• [Directions]
The reply must consist of one number: how many lines of the data include the word "each".

• [Dataset records]
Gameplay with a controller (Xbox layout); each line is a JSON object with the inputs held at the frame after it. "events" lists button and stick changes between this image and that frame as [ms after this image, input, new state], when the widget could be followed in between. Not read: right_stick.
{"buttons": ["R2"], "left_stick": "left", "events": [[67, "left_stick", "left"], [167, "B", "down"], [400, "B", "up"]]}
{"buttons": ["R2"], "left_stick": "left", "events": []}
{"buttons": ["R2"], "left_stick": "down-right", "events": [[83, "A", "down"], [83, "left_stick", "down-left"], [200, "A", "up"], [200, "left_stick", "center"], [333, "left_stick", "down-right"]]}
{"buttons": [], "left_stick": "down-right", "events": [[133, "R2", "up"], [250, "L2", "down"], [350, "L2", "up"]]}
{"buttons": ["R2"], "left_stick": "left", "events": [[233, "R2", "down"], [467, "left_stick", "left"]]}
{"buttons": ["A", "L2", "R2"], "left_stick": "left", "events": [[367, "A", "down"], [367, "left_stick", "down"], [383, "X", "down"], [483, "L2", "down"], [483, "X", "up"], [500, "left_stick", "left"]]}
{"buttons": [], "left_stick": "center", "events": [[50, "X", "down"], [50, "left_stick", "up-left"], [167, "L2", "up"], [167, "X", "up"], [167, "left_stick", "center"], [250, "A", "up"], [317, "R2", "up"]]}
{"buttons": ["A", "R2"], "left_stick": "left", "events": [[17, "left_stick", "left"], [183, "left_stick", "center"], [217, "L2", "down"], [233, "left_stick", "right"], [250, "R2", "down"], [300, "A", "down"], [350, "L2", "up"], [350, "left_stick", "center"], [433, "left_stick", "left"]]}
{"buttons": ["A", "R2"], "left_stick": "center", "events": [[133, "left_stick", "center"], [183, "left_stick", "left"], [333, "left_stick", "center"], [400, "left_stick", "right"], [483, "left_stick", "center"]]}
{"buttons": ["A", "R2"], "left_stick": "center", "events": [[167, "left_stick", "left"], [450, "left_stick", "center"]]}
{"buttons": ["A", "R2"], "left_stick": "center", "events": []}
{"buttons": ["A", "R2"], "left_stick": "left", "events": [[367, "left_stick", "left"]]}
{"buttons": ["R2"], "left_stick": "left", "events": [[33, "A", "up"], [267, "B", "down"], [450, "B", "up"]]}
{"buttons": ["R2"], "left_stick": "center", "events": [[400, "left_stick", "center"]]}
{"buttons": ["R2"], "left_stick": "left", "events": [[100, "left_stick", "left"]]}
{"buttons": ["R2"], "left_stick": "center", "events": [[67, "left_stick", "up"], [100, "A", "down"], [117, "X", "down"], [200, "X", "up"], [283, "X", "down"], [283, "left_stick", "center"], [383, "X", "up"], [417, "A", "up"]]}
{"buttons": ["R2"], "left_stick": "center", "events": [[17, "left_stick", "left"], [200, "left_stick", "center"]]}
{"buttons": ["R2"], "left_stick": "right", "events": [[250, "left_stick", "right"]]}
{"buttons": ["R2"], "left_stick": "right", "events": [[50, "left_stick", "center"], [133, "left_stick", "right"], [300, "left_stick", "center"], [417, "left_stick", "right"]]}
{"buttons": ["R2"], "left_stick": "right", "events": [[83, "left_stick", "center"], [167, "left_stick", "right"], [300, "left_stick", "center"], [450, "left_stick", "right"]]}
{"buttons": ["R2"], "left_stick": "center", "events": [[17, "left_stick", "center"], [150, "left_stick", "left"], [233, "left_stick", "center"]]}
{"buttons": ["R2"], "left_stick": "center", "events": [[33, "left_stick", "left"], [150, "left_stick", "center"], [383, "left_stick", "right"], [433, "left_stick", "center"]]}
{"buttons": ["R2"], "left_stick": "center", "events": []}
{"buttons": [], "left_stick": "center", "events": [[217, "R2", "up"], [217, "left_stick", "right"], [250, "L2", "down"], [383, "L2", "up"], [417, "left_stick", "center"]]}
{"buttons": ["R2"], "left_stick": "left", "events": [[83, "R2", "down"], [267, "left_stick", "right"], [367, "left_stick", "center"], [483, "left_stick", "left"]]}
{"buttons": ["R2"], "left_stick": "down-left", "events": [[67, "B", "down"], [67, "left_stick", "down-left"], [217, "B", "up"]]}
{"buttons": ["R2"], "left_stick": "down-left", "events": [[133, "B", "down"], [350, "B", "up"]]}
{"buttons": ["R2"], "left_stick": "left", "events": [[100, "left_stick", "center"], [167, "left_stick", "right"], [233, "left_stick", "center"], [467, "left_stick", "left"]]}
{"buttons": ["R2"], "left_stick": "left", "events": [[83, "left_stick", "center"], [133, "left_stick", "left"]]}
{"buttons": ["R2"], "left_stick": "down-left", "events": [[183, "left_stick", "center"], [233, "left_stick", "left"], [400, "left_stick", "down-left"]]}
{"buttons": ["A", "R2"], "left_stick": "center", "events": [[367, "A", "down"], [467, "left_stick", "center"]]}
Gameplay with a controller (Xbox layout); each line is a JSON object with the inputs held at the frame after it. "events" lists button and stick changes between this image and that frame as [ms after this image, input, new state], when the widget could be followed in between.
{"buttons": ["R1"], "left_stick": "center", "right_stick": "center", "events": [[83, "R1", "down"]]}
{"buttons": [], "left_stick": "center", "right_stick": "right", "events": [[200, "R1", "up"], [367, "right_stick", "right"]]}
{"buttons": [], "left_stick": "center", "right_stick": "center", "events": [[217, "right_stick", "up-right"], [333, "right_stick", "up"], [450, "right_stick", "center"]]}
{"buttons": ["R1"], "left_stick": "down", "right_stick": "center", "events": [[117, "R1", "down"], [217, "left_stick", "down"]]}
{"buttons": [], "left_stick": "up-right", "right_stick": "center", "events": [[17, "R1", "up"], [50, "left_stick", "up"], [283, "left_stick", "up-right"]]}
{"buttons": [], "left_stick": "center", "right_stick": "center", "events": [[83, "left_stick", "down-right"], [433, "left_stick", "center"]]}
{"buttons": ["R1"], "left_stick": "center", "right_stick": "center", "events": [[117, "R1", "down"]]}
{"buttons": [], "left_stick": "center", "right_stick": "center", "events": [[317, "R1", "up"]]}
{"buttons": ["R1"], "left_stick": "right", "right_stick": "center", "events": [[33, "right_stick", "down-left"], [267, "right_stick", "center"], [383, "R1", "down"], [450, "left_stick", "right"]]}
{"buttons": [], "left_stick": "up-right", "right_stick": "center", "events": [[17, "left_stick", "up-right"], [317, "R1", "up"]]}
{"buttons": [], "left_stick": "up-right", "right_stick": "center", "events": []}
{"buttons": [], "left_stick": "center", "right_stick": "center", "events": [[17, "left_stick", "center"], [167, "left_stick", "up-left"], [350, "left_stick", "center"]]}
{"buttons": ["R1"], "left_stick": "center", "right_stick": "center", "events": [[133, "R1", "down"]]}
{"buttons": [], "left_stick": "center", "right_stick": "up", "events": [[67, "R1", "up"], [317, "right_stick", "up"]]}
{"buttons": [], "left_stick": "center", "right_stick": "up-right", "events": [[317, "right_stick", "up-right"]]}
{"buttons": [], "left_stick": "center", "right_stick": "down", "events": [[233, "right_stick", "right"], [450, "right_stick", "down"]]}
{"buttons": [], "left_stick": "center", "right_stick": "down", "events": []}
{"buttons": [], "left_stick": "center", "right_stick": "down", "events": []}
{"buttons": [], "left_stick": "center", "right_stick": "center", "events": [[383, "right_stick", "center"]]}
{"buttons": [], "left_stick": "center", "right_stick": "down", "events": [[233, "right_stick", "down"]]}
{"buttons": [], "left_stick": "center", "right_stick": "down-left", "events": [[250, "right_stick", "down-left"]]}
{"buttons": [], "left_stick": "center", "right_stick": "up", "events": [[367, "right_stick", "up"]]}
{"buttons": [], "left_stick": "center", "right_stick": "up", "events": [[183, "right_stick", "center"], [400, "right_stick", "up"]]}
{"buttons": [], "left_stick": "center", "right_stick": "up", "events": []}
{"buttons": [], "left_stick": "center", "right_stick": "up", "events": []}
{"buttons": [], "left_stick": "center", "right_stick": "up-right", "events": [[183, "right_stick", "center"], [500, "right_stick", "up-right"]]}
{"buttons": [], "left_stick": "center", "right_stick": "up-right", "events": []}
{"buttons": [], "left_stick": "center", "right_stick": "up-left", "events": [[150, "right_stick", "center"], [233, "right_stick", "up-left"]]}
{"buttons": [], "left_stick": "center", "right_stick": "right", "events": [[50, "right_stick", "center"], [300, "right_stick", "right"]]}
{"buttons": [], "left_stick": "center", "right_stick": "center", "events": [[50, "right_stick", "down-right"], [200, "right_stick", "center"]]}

• [Solution to the exercise]
2